## WORK TO COMPLETE
Set down word for word every line from the one containing "De forma mais" down to the one containing "Dê voz ao usuário, pergunte", both included.
===== EXTRACTED ENTRIES =====
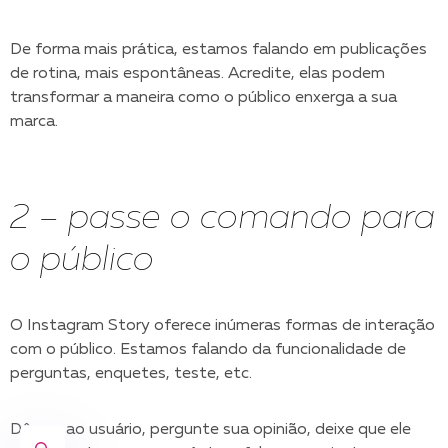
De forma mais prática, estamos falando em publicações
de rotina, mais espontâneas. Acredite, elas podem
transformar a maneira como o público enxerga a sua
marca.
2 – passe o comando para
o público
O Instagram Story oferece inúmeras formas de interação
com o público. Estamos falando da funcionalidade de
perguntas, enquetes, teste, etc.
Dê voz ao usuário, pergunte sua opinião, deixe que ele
=====
===== EXTRACTED ENTRIES =====
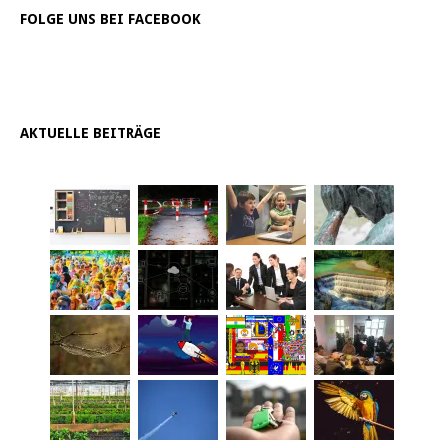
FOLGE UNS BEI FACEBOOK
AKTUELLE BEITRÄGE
=====
## SOLVED EXERCISE
De forma mais prática, estamos falando em publicações
de rotina, mais espontâneas. Acredite, elas podem
transformar a maneira como o público enxerga a sua
marca.
2 – passe o comando para
o público
O Instagram Story oferece inúmeras formas de interação
com o público. Estamos falando da funcionalidade de
perguntas, enquetes, teste, etc.
Dê voz ao usuário, pergunte sua opinião, deixe que ele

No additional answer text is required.